Das reiche Singapur, der grösste Sandimporteur der Welt, habe seine Landfläche binnen 40 Jahren um 130 Quadratkilometer erweitert. Allein dazu seien in den vergangenen 20 Jahren geschätzt gut 500 Millionen Tonnen Sand importiert worden. Doch global werde Sand schneller verbraucht, als er etwa durch Gesteinsabrieb entstehe, so das Unep.
Wüstensand gibt's überall
Dabei gibt es viel Sand in Wüsten rund um den Erdball - nur ist der nicht nutzbar. Der Sand dort ist zu fein und haftet zu wenig für das Mischen zu Beton. Der Wüstenwind schleift den Sand ab. Selbst Wüstenstaaten müssen daher tonnenweise Sand importieren.
Das kleine Münchner Unternehmen MultiCon hat daher eine Technik entwickelt, um feine Sande für Beton nutzbar zu machen. Dabei wird Sand zu Mehl zermahlen und bei schnellem Drehen auf Pelletiertellern zu grösseren Granulaten verdichtet, wie der Technische Direktor Helmut Rosenlöcher erklärt.

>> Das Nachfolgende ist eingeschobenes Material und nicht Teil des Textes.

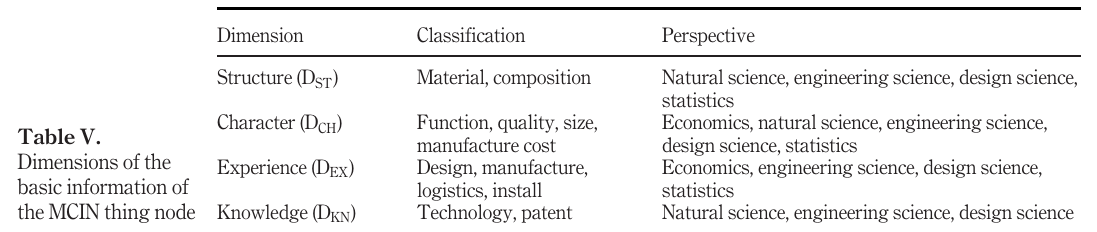
Table IV. Dimensions of the basic information of the MCIN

Die Stoffe aus Wüstensand werden dann mit einem in Hochgeschwindigkeitsmischern hergestellten Zementleim gemischt.
Das Verfahren könnte eines Tages helfen, den illegalen Abbau von Sand einzudämmen. «Flüsse, Deltas und Küsten werden ausgewaschen, Sand-Mafias blühen», warnt die Unep. In Marokko etwa hätten Schmuggler den Sand an einem Küstenstreifen so weit abgetragen, bis nur noch Steine übrig blieben. An solchen abgetragenen Stränden lässt sich Tourismus kaum entwickeln, und die Überschwemmungsgefahr steigt.
Mit Sand die Armut bekämpfen
MultiCon ist nicht die einzige Firma, die an neuen Sand-Verfahren tüftelt. Der Thüringer Unternehmer Gerhard Dust hat ein System entwickelt, um vorgeformte Bausteine aus Sand oder Schutt zu giessen. «Es funktioniert wie Lego», sagt er. Dust verwendet dazu Polyesterharz als Bindemittel, um aus Sand oder Schutt Polymerbeton herzustellen. «Er ist härter als Granit und härtet in 20 Minuten aus». Auch Wüstensand sei dazu verwendbar.

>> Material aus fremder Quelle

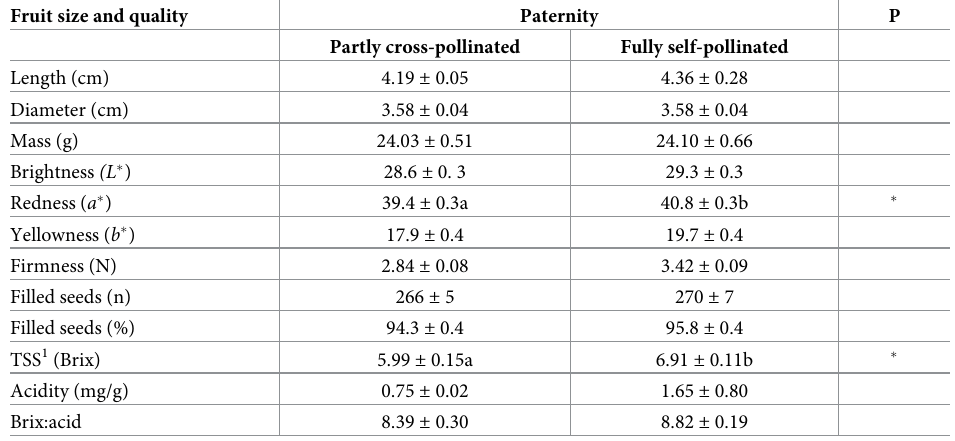
Table 3. Size and quality of partly cross-pollinated and fully self-pollinated fruit of Red Rhapsody strawberry. Fruit size and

Sein Ansatz zielt aber nicht auf die Bauindustrie, sondern soll Armut bekämpfen: Die Bausteine können Menschen in Krisenregionen oder nach Naturkatastrophen helfen, schnell mit Material vor Ort Häuser zu errichten. «Der Bau eines Hauses mit 60 Quadratmetern Fläche dauert nur einen Tag», sagt Dust, der die Firma Polycare 2010 nach dem Erdbeben von Tahiti mitgründete. Sie habe die Zulassung in Afrika und eine erste Fabrik in Namibia aufgebaut. Verhandlungen für weitere würden in Ländern wie Ghana, Senegal, Südafrika und Ruanda geführt.
Der Haken am Verfahren: Polyesterharz ist nicht nachhaltig und wird aus Erdöl gewonnen. Polycare arbeite daran, ihn zunehmend aus recycelten PET-Flaschen zu gewinnen.